The short version: AMD shipped a chip with three processors (CPU, GPU, NPU) sharing one memory bus, and every ML runtime only uses one at a time. This project coordinates all three with learned routing — it profiles each operation, assigns it to the fastest device, and adapts over time.
Key findings: - Vulkan outperforms ROCm by ~60% on the Radeon 890M (hipMallocManaged is broken on gfx1150, Vulkan sees full memory pool) - The NPU kernel driver had an init-order bug — we patched it to get Llama 3.2 1B running at 40-46 tok/s at 2W - The personality database correctly learns routing after ~5 runs (embed→NPU, matmul→GPU, tokenize→CPU) - PyTorch had to be built from source — no pre-built wheels exist for gfx1150 (RDNA 3.5)

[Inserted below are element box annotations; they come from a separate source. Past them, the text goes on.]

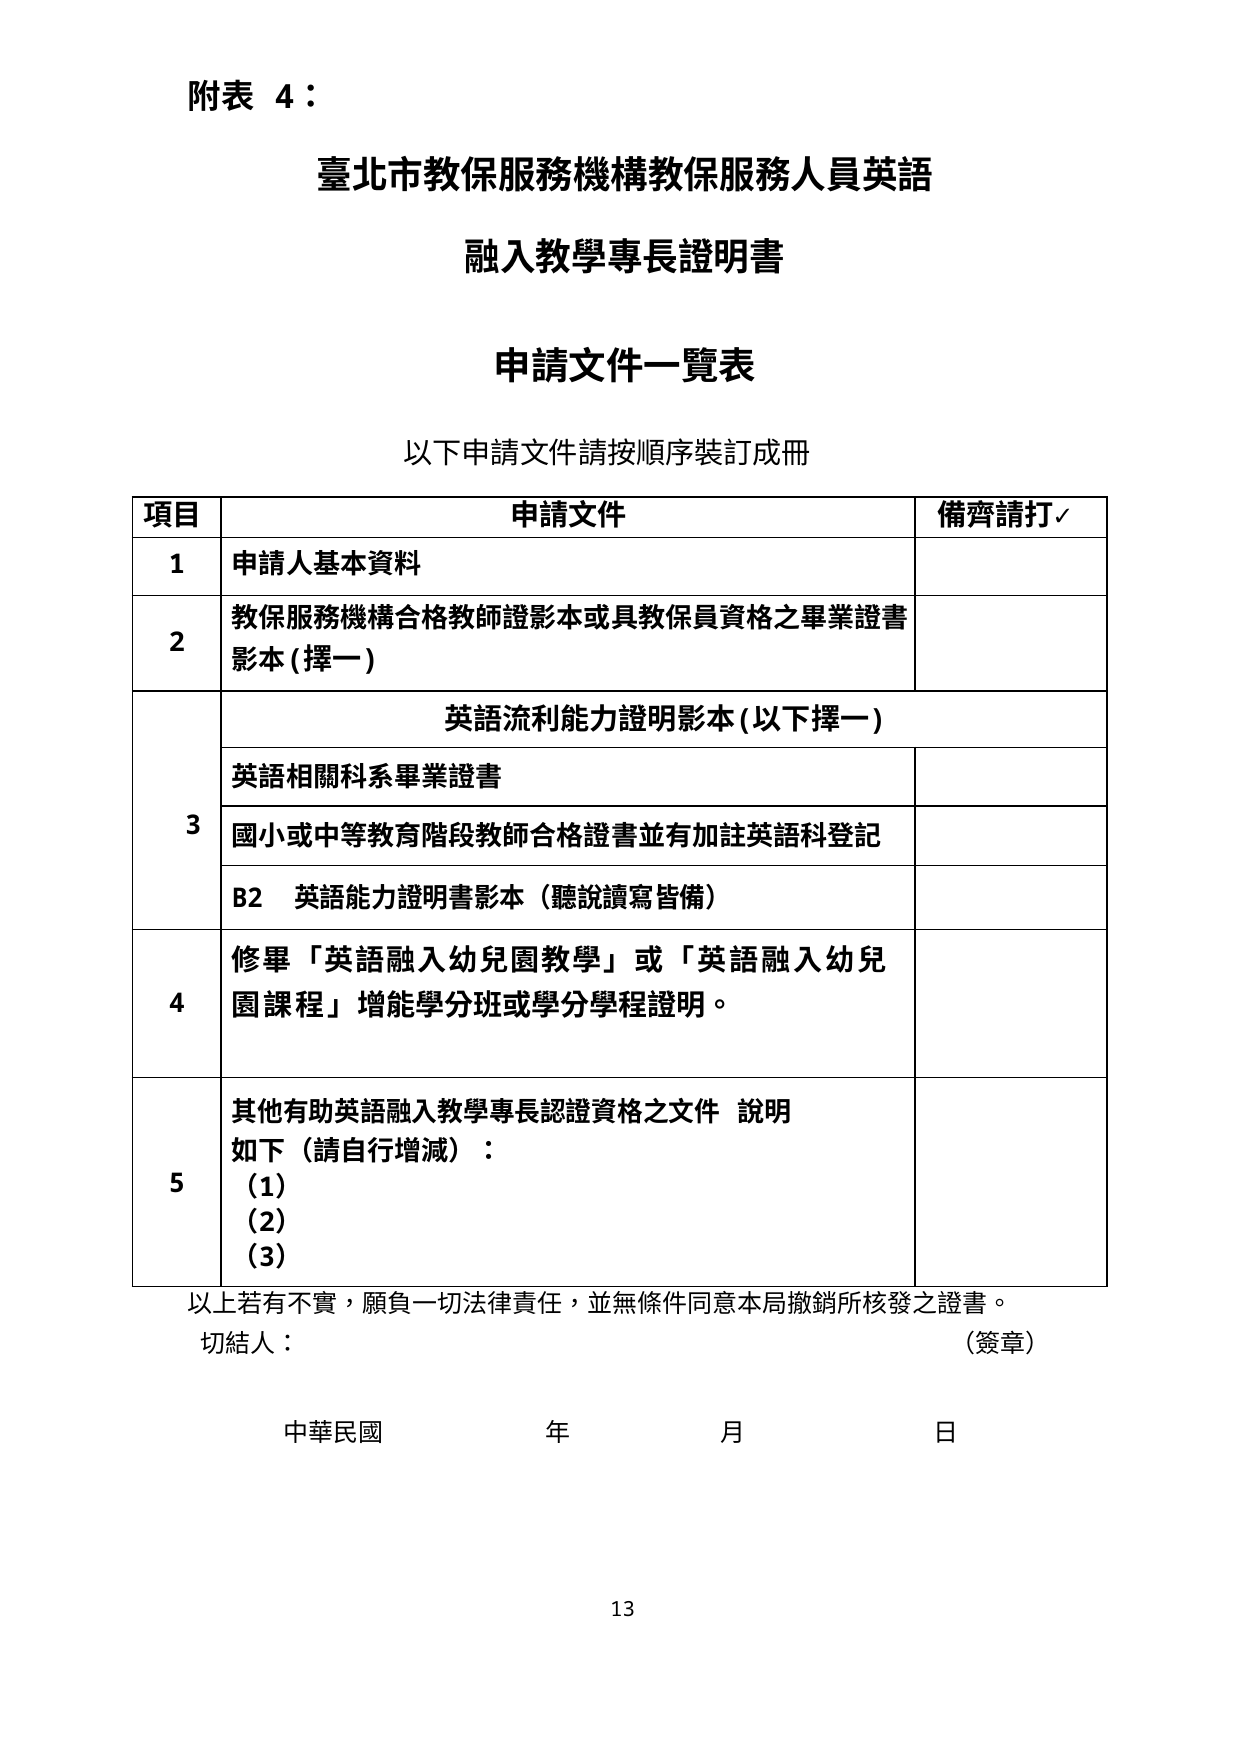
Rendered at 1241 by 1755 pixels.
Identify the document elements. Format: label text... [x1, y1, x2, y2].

table_cell 國小或中等教育階段教師合格證書並有加註英語科登記 [222, 807, 914, 865]
table_cell 1 [133, 538, 220, 595]
table_cell 英語流利能力證明影本(以下擇一) [222, 692, 1106, 747]
text 申請文件一覽表 [301, 336, 948, 390]
text 以下申請文件請按順序裝訂成冊 [301, 430, 913, 472]
table_cell [916, 748, 1106, 805]
text 臺北市教保服務機構教保服務人員英語融入教學專長證明書 [301, 145, 948, 281]
table_cell 英語相關科系畢業證書 [222, 748, 914, 805]
table_cell 5 [133, 1078, 220, 1286]
table_cell [916, 1078, 1106, 1286]
text 附表 4： [187, 75, 1120, 117]
table_cell 修畢「英語融入幼兒園教學」或「英語融入幼兒園課程」增能學分班或學分學程證明。 [222, 930, 914, 1077]
table_cell [916, 807, 1106, 865]
text 以上若有不實，願負一切法律責任，並無條件同意本局撤銷所核發之證書。 [187, 1287, 1120, 1318]
table_cell 2 [133, 596, 220, 690]
table_cell 3 [133, 692, 220, 928]
table_cell 申請人基本資料 [222, 538, 914, 595]
table_header 項目 [133, 498, 220, 537]
text 中華民國 年 月 日 [121, 1413, 1120, 1449]
table_header 申請文件 [222, 498, 914, 537]
table_cell [916, 930, 1106, 1077]
table_cell B2 英語能力證明書影本（聽說讀寫皆備） [222, 866, 914, 928]
table_cell 4 [133, 930, 220, 1077]
text 切結人： （簽章） [131, 1323, 1120, 1359]
table_cell [916, 538, 1106, 595]
table_cell [916, 866, 1106, 928]
table_cell 教保服務機構合格教師證影本或具教保員資格之畢業證書影本(擇一) [222, 596, 914, 690]
table_cell 其他有助英語融入教學專長認證資格之文件 說明如下（請自行增減）： （1） （2） （3） [222, 1078, 914, 1286]
table_header 備齊請打✓ [916, 498, 1106, 537]
table_cell [916, 596, 1106, 690]
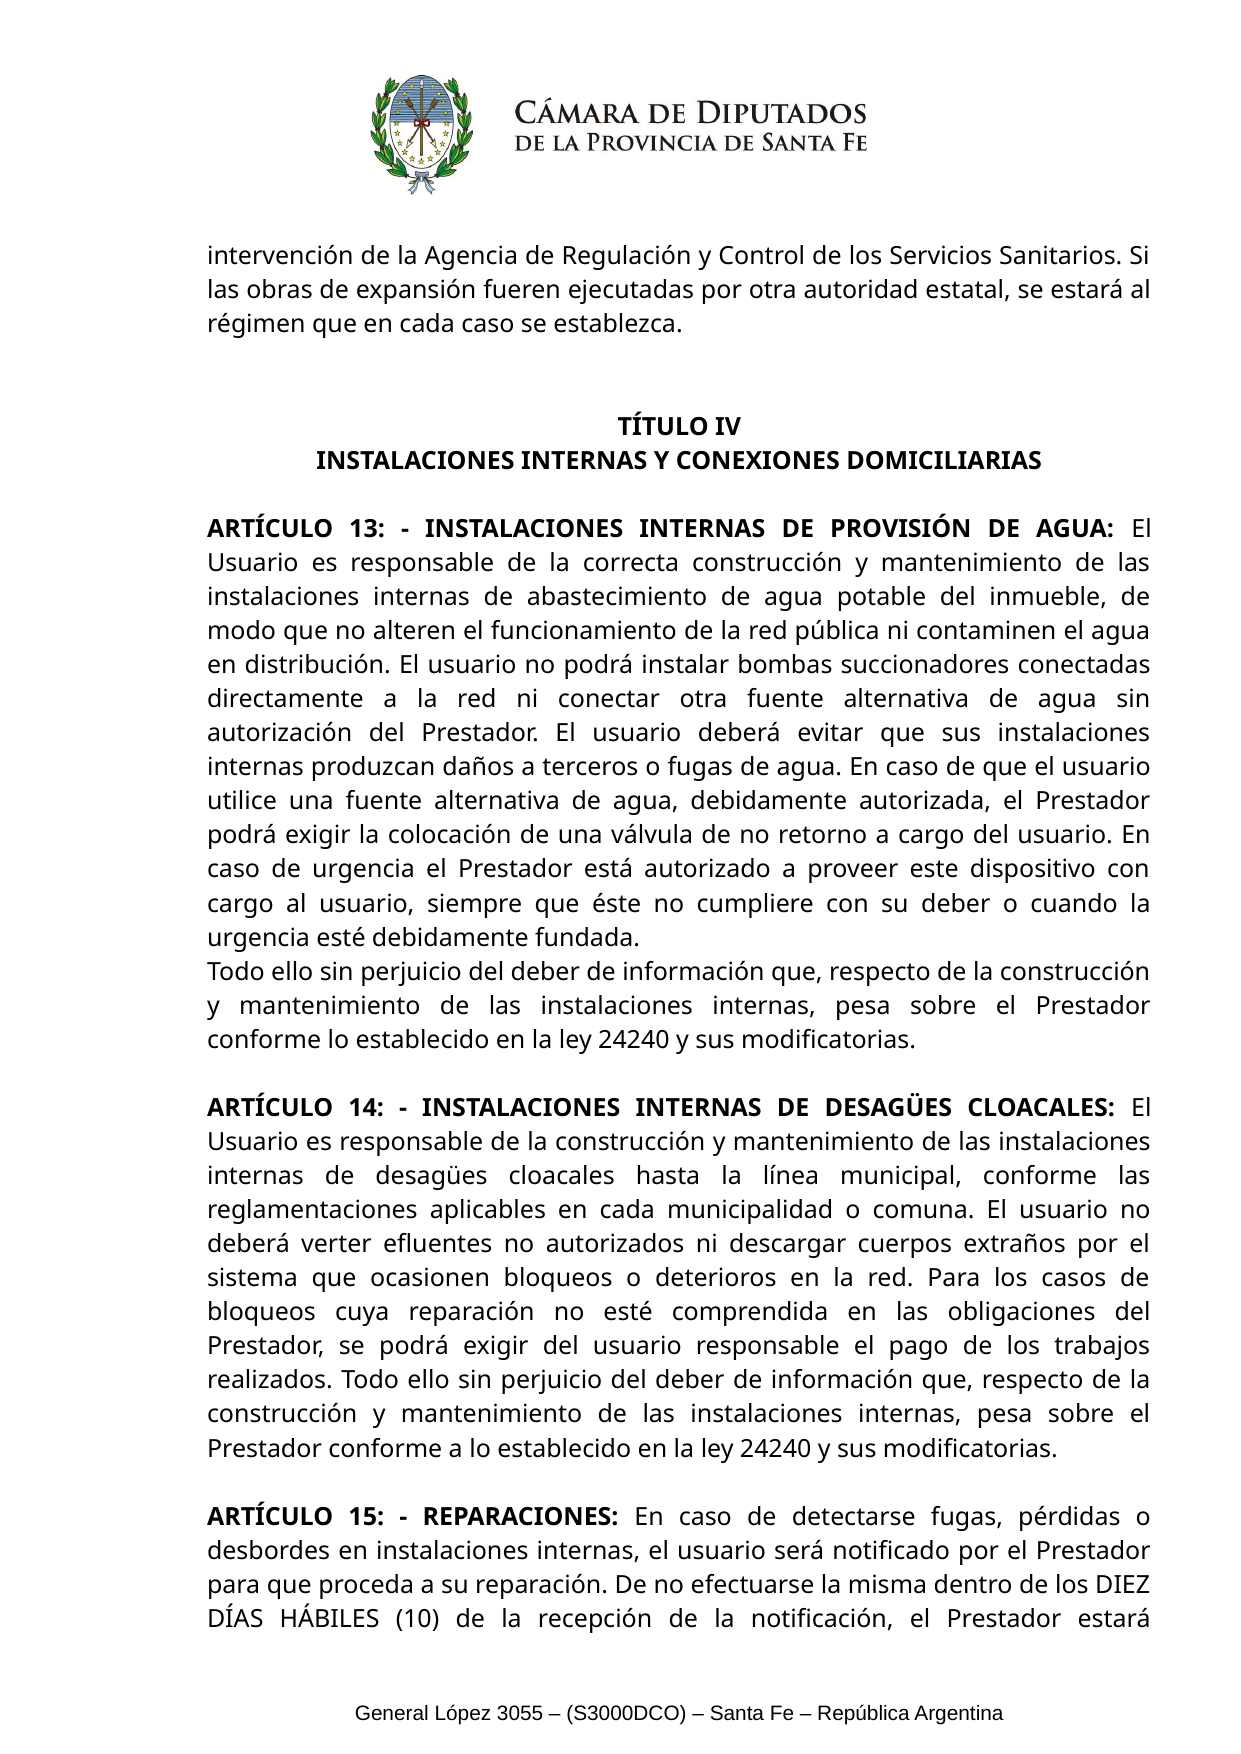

Pre-alpha. Architecture + working PoC, not production code. Blog posts with more detail: - https://dev.to/peterc3dev/your-amd-apu-has-three-processors-... - https://dev.to/peterc3dev/i-got-all-three-processors-talking...
8jef3 hours ago
This is amazing work, and should develop in more ways to fully use these chips. I'll make sure to follow your lead on the matter, and find time to try it out.